We had an early winter (lots of snow) before fall really got started. The leaves pretty much just froze, turned brown, and are now dropping to the ground.
Oh, I saw that in the news – bummer! We had something like that a few years ago; autumn interrupted by winter 😦 Glad I could provide an alternative view, Margy 🙂
Your fall garden (and words and photos) are beautiful. We have a wedding in the garden next fall. Her color scheme is blue. I will have to see if Ageratum will grow for us. Lovely!
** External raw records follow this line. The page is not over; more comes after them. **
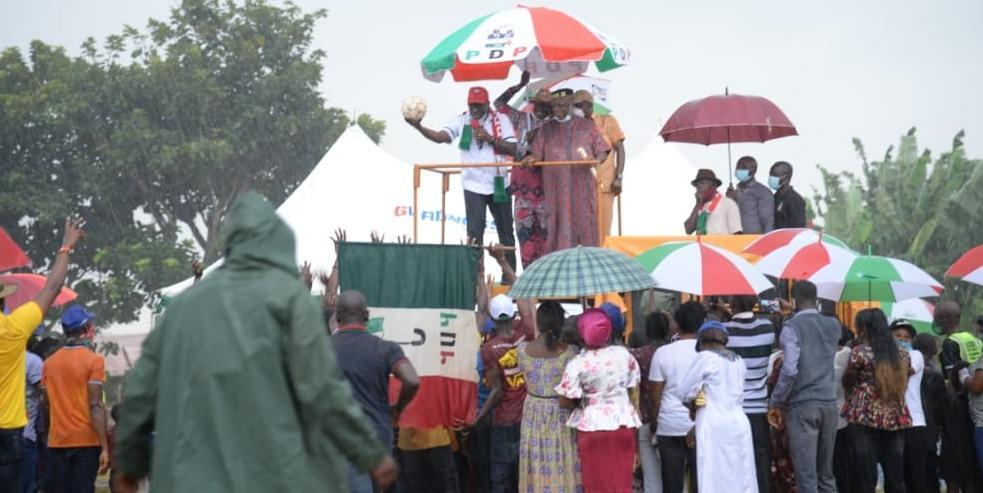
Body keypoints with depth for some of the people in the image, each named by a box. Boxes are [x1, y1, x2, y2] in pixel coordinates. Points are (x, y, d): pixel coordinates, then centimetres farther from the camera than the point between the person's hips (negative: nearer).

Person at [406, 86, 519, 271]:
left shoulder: (501, 120, -2)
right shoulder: (461, 121, -2)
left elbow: (513, 149, -8)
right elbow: (440, 136, -18)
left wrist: (490, 139, -20)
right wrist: (419, 127, -34)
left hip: (498, 184, 1)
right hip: (473, 185, -1)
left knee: (506, 233, 10)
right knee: (474, 234, -4)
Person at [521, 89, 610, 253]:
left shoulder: (587, 126, 11)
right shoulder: (546, 129, 14)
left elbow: (602, 152, 9)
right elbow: (537, 154, 8)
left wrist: (597, 159, -13)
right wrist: (531, 158, -14)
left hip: (582, 186, 0)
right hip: (556, 188, 1)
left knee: (585, 225, -3)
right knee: (560, 226, -4)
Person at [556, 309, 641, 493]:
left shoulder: (577, 364, -13)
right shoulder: (623, 354, -1)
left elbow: (565, 402, -12)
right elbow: (633, 389, 7)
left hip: (593, 427, -3)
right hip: (624, 423, 3)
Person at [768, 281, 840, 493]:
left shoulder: (792, 327, -8)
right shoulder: (833, 325, 9)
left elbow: (789, 370, -17)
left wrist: (775, 403, -7)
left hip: (802, 406, -6)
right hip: (829, 403, 6)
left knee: (806, 476, -6)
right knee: (826, 474, 13)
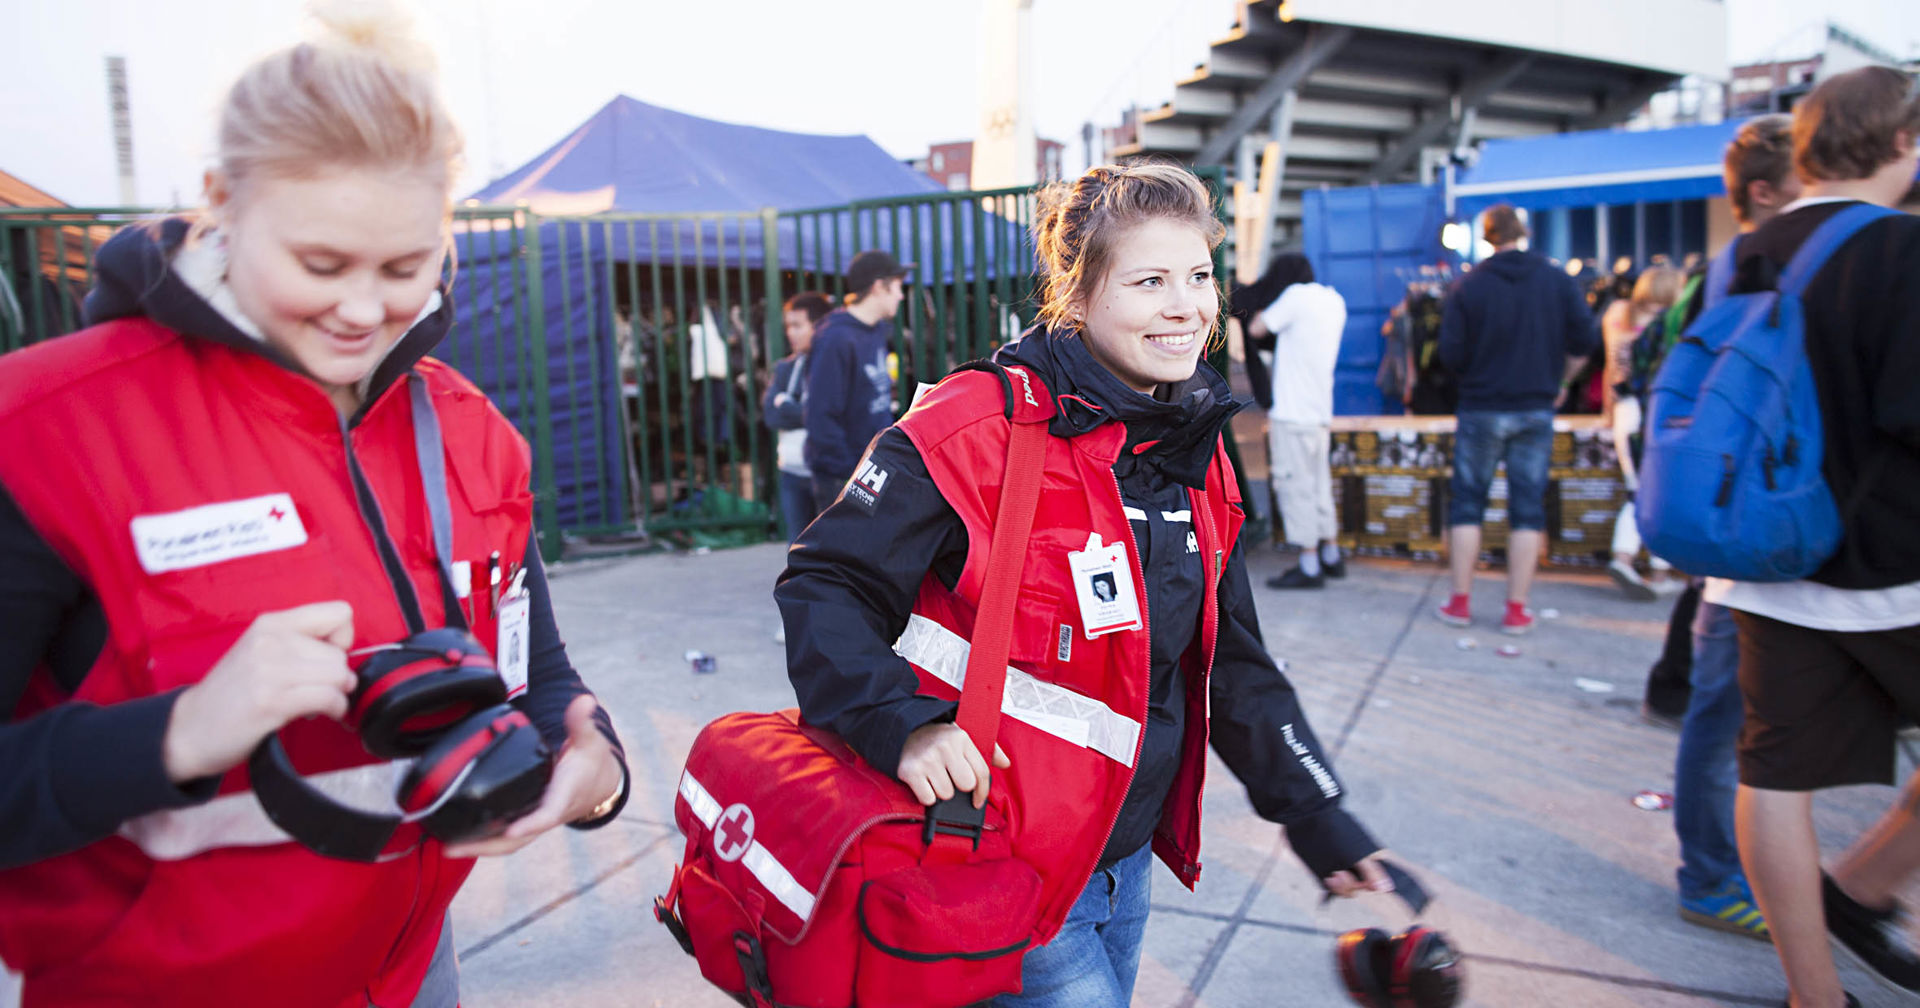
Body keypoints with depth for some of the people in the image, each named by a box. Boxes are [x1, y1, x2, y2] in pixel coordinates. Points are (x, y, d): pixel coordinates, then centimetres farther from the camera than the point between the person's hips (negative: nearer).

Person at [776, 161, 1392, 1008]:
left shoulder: (1198, 460, 4)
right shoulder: (977, 428, -20)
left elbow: (1232, 667, 12)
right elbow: (824, 586, -15)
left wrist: (1320, 820, 9)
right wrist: (901, 724, -30)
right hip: (1004, 869, -7)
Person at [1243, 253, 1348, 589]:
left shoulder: (1296, 296, -9)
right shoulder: (1334, 300, 15)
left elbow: (1257, 330, -3)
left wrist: (1263, 310, 15)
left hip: (1293, 412, -9)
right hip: (1320, 410, 9)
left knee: (1295, 485, -5)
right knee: (1319, 485, 16)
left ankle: (1309, 567, -4)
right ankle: (1331, 557, 24)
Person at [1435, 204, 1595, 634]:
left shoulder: (1469, 286, -6)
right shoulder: (1557, 281, 0)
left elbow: (1451, 354, -8)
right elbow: (1583, 343, -1)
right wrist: (1553, 379, 15)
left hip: (1481, 409, -1)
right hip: (1537, 412, 2)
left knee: (1466, 504, 8)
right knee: (1528, 509, 6)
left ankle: (1461, 602, 10)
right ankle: (1516, 609, 8)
Thanks, Audrey. The ageratum should grow well for you – these are the tall annual form developed for the cut flower trade which grow easily from seed – Ageratum houstonium ‘Blue Horizon’. They are also deer resistant, which is a plus for my unfenced front garden 🙂
Gorgeous colours, just what autumn should look like. Instead we have relentless rain and soggy brownness. Love the Gloriosa Daisy. I didn’t know Rudbeckia by that name.
Thank you, Jude. We had that rain for a while, then suddenly it was blue skies and crisp nights, just enough to turn on the color! Gloriosa daisy is the annual form of Rudbeckia, easy to grow from seed or buy in multi-packs. Blooms until hard frost, so I love it!
I hadn’t even realised there was an annual form. I shall look out for them next year. Seed sowing does not work well for me unfortunately.
You should be able to find it in market packs – wonderful annual plant.
Lovely – it hasn’t been so cold here so the leaves may get blown away before they have a chance to colour up.
Thank you, Ann. We’ve had a few autumns like that, always disappointing.
I guess that cold weather has its compensations!
Amazingly, yes, there is aesthetic compensation for physical discomfort in this instance 🙂
Love this! You have captured a vibrant collection of colors for the season. Possibly at their collective peak. 🙂
Thanks, Frank! It is really popping color here!
I’ve been in south Texas for the past three weeks, where fall color is…let’s say it’s effectively non-existent. I’ll be returning to northern Illinois tomorrow where I hope things will hang on for another week or so. It would be a shame to miss the autumn color season this year, as your group of photos so aptly illustrates.
And Kerry, you take such amazing fall landscape photos! I hope you find lots of color when you return, we’re only about halfway into the color turn here.
Always a pleasure…I so understand your joy in this season –and Rilke is perhaps my favorite poet (who is not more contemporary) so I have double appreciation this evening.
Thank you Cynthia, I love Rilke too. It’s been cold and damp here, then suddenly-wow!
We are heading into the rainy season out here–with some snow. We moved last spring and the weather is actually a bit different 800 ft. higher!
Isn’t it strange how much the weather can change in such a small geographical area? When we moved a few miles from our previous home,we went from a zone 7a to a zone 56 – it took me a few years to adjust!